Here's the backstory for Fact #3 : Long time ago, evolution was shaping the mind to be what it is today.  The common point in many higher life forms (us included) is the Limbic System, or the emotional system. All senses that we have (eyes, ears, touch, etc) have connections to the Emotional System and the Rational System. We evolved to take all decisions based on emotions, and use the rational mind only after it has been trained. In a nutshell, often when people can't decide between the heart and the mind, the limbic system is the heart, and the rational brain is the mind.

In the case of tinnitus, at the onset the sufferer is curious. He/she wants to know what this sound is and why are they hearing it. The rational brain tries, but can't explain, because it is unlike anything else that the rational mind has experienced. So there's a blank. The patient then asks the emotional brain, and since the emotional brain is trained to save the animal from predators and risks, it thinks the tinnitus sound to be a threat, a warning or a disease. Once the patient establishes the sound as a threat, it is difficult to let go of that sound, and there are all sorts of negative emotions that cloud the patient's mind, such as anxiety, stress and occasionally depression.

Often this forms a two way reaction, with tinnitus increasing stress, and stress (from office/home/anywhere else) increasing tinnitus.

Image result for wikicommons limbic system
Source: wikimedia commons : Blausen.com staff.

Treatment:

There are treatments aimed at reducing the sound, and there are treatments aimed at reducing the emotional upsets that tinnitus causes.

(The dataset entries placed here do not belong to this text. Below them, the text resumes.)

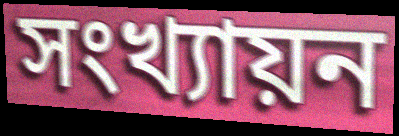
সংখ্যায়ন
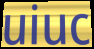
uiuc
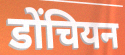
डोंचियन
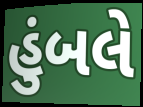
હુંબલે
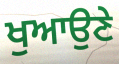
ਖੁਆਉਣੇ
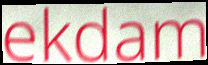
ekdam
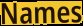
Names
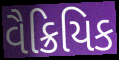
વૈક્રિયિક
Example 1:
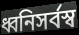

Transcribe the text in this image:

ধ্বনিসর্বস্ব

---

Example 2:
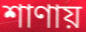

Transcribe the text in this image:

শাণায়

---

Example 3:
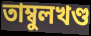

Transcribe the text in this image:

তাম্বুলখণ্ড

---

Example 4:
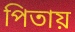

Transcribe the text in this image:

পিতায়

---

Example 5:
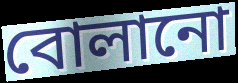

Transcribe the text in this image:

বোলানো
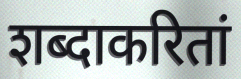
शब्दाकरितां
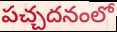
పచ్చదనంలో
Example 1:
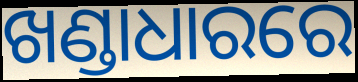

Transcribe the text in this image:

ଖଣ୍ଡାଧାରରେ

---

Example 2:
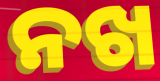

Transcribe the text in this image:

ନଖ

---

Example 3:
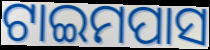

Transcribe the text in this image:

ଟାଇମପାସ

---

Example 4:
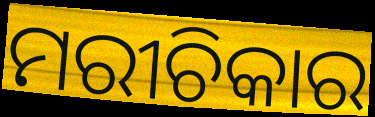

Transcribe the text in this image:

ମରୀଚିକାର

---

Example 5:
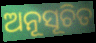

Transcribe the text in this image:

ଅନୂସୂଚିତ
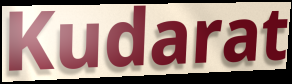
Kudarat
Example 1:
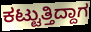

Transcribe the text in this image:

ಕಟ್ಟುತ್ತಿದ್ದಾಗ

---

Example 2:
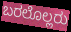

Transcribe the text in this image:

ಬರಲೊಲ್ಲರು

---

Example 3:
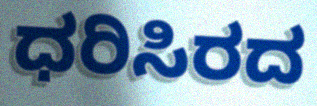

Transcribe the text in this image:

ಧರಿಸಿರದ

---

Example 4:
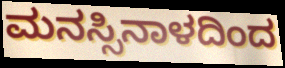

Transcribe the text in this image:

ಮನಸ್ಸಿನಾಳದಿಂದ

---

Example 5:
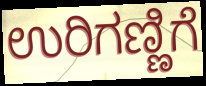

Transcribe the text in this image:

ಉರಿಗಣ್ಣಿಗೆ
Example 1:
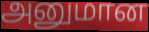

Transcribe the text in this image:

அனுமான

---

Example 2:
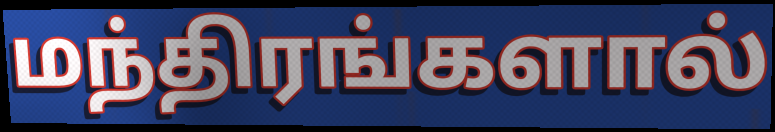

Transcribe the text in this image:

மந்திரங்களால்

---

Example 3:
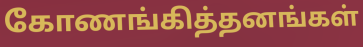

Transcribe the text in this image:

கோணங்கித்தனங்கள்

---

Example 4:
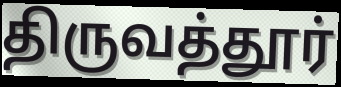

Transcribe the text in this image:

திருவத்தூர்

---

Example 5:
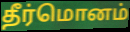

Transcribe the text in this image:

தீர்மொனம்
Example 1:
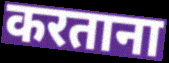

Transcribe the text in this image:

करताना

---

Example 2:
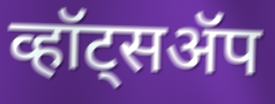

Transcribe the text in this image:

व्हॉट्सॲप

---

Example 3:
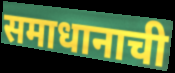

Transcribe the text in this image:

समाधानाची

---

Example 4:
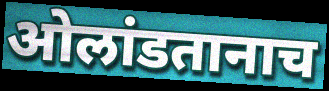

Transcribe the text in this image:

ओलांडतानाच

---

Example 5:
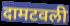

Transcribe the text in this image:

दामटवली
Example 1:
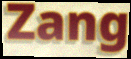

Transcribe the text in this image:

Zang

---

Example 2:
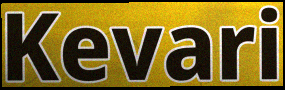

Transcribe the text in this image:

Kevari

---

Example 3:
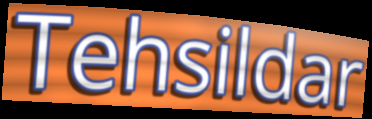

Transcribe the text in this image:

Tehsildar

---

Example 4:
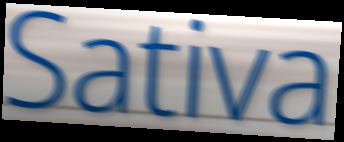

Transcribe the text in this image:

Sativa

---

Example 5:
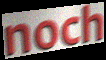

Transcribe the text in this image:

noch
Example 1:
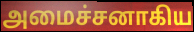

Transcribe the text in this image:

அமைச்சனாகிய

We have had very little success in the first, but amazingly the second treatment has had as high success rates as 80% in multi-centric trials in India and abroad.

Tinnitus Re-training Therapy is based on the Neuro-physiological Model of tinnitus, the one with the limbic system. The principle is to re-train the brain into taking tinnitus as just another sensation, much like touch. Just as one doesn't feel one's footwear, or the clothes on one's body unless their mind goes to that, the tinnitus sufferer doesn't feel the tinnitus unless they want to. This is possible when the patient stops taking tinnitus as a threat and takes it only as another sensation. To help in this, a specific treatment plan is followed which uses counselling, sound therapy and brain pasticity to make the tinnitus sufferer let go of their tinnitus.